El húngaro Joseph Pulitzer es la prueba de que una vocación frustrada puede servir de acicate para
una nueva carrera exitosa en otro campo. Rechazado por el ejército imperial austríaco por su mala
visión, su ardiente militarismo lo llevó a Estados Unidos, donde, además de combatir en la Guerra
Civil, se convirtió en millonario gracias a la edición de periódicos sensacionalistas. Quizá buscando
ser recordado por algo mejor, Pulitzer dejó un jugoso fondo económico a la Universidad de Columbia
para que gestionase los premios periodísticos que llevan su nombre.
En la historia de Mike Royko podemos encontrar algunos puntos en común con Pulitzer. Hijo de una
polaca y un ucraniano, tras su paso por las Fuerzas Aéreas y participar en la Guerra de Corea, se
convirtió en uno de los columnistas más exitosos de Estados Unidos.
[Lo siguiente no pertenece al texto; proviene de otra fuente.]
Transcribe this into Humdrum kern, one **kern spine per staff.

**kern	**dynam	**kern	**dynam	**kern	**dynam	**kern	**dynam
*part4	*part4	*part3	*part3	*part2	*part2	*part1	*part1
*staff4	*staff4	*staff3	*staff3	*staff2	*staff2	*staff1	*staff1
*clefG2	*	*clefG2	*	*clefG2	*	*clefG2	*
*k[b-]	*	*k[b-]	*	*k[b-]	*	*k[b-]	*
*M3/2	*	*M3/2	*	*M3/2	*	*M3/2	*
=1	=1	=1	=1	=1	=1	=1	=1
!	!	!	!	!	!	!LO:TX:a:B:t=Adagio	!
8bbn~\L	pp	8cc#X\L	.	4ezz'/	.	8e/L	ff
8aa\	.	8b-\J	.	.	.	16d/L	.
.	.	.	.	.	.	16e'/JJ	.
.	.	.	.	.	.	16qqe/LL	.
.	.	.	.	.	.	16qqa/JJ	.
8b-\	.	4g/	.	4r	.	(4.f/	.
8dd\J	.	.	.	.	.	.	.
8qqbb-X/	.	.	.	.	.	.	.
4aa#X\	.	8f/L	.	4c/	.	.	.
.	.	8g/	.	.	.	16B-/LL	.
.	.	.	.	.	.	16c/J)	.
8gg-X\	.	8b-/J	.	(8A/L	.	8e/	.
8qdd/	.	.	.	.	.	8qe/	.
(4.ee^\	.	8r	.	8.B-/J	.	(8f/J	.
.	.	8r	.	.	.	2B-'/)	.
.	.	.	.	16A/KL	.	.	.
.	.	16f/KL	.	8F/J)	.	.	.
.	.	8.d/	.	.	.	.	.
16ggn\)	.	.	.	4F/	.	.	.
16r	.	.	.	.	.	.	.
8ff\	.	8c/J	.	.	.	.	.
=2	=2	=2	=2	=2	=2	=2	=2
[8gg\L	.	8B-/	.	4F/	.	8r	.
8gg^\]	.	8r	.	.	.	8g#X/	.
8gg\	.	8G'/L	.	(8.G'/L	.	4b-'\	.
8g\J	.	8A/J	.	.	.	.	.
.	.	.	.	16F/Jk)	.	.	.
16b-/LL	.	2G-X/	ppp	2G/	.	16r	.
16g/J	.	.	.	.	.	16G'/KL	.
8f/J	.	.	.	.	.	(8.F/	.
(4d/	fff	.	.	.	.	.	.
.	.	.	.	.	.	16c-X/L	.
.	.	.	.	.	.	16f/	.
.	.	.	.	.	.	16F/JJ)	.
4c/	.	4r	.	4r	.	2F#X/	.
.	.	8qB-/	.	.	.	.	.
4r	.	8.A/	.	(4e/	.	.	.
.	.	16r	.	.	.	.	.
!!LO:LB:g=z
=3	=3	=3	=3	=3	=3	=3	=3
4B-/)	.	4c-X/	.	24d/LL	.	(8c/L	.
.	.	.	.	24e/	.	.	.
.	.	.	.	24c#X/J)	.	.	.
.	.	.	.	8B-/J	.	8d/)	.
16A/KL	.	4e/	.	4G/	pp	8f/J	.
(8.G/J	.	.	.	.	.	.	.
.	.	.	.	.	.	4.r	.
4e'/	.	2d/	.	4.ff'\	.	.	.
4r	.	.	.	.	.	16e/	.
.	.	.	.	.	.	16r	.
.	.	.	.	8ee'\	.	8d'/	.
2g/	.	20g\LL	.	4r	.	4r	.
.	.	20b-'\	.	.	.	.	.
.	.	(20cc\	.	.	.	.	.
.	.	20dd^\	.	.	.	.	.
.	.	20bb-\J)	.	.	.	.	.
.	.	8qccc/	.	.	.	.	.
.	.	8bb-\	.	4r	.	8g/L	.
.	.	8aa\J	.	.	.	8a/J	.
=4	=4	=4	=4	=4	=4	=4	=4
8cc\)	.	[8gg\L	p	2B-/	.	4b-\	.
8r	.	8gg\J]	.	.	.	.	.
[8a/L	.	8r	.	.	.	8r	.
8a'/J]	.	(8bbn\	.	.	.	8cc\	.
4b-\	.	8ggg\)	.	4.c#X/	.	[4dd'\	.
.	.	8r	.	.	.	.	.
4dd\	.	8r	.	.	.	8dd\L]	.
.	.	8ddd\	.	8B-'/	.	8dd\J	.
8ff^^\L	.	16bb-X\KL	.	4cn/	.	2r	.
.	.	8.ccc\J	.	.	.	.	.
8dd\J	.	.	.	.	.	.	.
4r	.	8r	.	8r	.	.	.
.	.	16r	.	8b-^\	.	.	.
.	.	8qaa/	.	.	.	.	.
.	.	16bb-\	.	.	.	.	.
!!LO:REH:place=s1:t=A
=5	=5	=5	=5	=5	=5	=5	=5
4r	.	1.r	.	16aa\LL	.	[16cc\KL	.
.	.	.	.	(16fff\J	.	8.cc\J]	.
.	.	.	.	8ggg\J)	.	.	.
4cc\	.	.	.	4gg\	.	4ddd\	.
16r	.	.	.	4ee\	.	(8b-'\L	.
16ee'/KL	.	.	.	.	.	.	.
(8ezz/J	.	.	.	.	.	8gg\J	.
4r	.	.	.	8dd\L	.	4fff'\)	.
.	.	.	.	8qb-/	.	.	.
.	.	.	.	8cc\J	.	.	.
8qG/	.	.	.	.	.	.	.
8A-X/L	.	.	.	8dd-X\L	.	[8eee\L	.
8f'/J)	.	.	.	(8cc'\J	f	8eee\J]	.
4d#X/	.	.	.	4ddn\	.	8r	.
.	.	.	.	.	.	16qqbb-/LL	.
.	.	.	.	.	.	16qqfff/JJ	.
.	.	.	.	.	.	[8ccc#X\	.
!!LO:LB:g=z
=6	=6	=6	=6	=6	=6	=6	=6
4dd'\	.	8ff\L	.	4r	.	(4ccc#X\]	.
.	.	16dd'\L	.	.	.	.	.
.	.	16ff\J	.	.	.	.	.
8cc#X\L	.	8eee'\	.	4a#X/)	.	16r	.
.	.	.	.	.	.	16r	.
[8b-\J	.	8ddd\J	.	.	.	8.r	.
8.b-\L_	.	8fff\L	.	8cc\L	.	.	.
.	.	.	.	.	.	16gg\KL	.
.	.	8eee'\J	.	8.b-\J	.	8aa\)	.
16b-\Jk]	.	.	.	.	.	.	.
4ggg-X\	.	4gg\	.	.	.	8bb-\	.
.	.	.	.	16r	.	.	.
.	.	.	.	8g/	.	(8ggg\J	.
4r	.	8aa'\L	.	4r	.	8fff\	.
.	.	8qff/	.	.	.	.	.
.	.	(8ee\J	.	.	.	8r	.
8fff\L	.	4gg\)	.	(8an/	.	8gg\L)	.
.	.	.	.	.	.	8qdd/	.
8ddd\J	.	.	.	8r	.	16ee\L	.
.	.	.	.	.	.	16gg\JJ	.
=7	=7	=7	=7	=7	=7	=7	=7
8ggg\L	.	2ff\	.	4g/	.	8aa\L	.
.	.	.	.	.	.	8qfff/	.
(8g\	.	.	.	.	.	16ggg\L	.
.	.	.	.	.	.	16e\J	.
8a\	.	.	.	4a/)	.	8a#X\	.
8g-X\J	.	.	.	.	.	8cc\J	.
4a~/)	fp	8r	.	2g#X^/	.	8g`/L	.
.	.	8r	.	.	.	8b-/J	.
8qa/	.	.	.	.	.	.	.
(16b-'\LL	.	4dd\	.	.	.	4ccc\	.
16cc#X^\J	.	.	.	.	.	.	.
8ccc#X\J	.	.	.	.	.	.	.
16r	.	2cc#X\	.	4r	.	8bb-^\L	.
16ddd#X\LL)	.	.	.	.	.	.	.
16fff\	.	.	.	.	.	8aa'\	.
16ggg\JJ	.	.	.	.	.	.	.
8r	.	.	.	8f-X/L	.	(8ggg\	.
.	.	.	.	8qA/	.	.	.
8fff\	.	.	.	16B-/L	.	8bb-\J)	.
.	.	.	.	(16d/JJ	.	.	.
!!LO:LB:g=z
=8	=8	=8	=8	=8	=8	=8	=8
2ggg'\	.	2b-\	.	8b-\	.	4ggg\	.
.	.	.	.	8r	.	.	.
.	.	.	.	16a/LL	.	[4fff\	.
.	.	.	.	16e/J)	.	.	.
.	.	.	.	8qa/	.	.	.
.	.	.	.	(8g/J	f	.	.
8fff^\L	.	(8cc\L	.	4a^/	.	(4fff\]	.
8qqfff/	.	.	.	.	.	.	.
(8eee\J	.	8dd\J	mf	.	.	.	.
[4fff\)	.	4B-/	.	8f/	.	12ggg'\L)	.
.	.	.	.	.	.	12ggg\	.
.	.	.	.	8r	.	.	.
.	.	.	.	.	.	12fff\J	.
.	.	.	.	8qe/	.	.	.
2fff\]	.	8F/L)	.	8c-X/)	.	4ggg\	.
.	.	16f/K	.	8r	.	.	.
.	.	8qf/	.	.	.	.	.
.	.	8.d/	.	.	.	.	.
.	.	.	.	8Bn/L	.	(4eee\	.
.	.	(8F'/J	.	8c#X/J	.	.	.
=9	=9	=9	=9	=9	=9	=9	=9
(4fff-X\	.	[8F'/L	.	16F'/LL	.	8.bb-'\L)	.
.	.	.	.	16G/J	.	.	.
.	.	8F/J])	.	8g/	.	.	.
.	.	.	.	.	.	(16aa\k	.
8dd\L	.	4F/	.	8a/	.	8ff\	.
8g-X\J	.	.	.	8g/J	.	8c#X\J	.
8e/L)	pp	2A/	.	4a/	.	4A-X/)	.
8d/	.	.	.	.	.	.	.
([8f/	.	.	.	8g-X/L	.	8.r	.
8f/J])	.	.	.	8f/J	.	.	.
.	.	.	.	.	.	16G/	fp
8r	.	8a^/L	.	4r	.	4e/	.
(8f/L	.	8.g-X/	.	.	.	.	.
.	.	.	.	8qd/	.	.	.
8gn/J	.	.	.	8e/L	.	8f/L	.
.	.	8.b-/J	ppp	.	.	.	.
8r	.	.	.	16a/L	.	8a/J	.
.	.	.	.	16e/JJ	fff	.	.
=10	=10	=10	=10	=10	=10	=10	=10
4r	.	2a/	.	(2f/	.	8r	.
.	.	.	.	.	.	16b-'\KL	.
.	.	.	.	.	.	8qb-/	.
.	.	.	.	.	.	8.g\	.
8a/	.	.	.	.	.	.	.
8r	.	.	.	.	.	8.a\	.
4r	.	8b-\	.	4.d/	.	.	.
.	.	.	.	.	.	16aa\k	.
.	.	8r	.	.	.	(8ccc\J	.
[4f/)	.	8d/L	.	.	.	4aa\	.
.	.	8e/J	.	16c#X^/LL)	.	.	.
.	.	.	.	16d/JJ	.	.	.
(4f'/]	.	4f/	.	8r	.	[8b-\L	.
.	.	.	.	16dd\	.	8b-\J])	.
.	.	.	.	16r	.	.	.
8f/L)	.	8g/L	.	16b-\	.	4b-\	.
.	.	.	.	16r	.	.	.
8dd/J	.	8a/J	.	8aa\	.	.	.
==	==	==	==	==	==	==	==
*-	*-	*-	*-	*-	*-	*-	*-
Duro, cínico, humorístico,
siempre compasivo con los débiles y tremendamente prolífico, este nativo de Chicago escribía desde
mediados de la década de 1960 una exitosa columna diaria en el Daily News de Chicago. Como
cualquier redactor satírico, Royko tenía que buscar temáticas atractivas cada día, algo que implica
diseccionar infinidad de aspectos de la vida cotidiana. Lógicamente, la cerveza no escapó a su pluma.
En la columna publicada el 22 de mayo de 1973, Royko había generado una gran polémica entre los
cerveceros estadounidenses al asegurar que «independientemente de la etiqueta o el eslogan que
usasen, todas las cervezas del país sabían cómo si el proceso secreto de elaboración implicase
pasarlas a través de un caballo». El símil era una forma elegante de decir que la cerveza
estadounidense era horrible y que se había ganado por derecho su apodo de “orina de caballo”.
En los meses siguientes, el Daily News siguió recibiendo críticas de fabricantes y consumidores que
tachaban al columnista de antipatriótico y lo invitaban a irse de Estados Unidos o a beber otra cosa.
Acostumbrado a las polémicas, la respuesta de Royko llegó en un nuevo texto publicado hace ahora
50 años.
El 10 de julio de 1973, el periodista informaba a sus lectores que el fin de semana anterior había
realizado una cata a ciegas en la que 11 personas habían probado 22 cervezas que se
comercializaban en el país, entre ellas algunas importadas. Los catadores, habían probado las
cervezas sin saber qué marcas eran, calificando cada una desde un único punto (apenas bebible)
hasta 55 puntos (magnífica).
La lista estaba encabezada por la Pilsner alemana Wurzberger, que acreditaba 46,5 puntos; el
segundo lugar lo ocupaba la histórica Pale Ale inglesa Bass; y en una digna tercera posición —
empatada a 45 puntos con Bass— estaba la Point Special, una Lager fabricada por la cervecería
Stevens Point de Wisconsin que vio cómo se incrementaron sus ventas inmediatamente. Ninguna
de las grandes marcas estadounidenses terminó en el top 10. Budweiser, por ejemplo, el buque
insignia Anheuser-Busch, la mayor cervecería del país, ocupaba en último lugar, con 13 puntos;
Schlitz, por aquel entonces producida por la segunda cervecera de Estados Unidos, estaba solo justo
por delante, acreditando unos escasos 18,5 puntos.
Si analizamos esa lista sorprende encontrarse con que la “checoslovaca” Pilsner Urquell solo obtuvo
23 puntos, pero en su profesionalidad Royko aclaró que las cervezas importadas estaban en
desventaja. «La cerveza pierde sabor si está demasiado tiempo en las estanterías. Y las cervezas
extranjeras deben enviarse desde muy lejos y no se venden en las tiendas tan rápido como las marcas
estadounidenses más populares. Esto podría explicar por qué a Pilsner Urquell, considerada por la
mayoría de los maestros cerveceros como la mejor del mundo, le fue tan mal», comentaba Royco.
La columna está repleta de ironía y es un magnífico texto periodístico que todavía hoy es referente
para muchos escritores. Su repercusión fue enorme, en gran parte gracias al protagonista inicial de
nuestra historia. En 1972 Royko había recibido el Premio Pulitzer, lo que facilitó que sus columnas
fueren sindicadas a decenas de periódicos del país, lo que le proporcionó una audiencia millonaria y
lo convirtieron en uno de los periodistas más populares de su generación. No estaba nada mal para
un chico de barrio que había crecido encima de una taberna.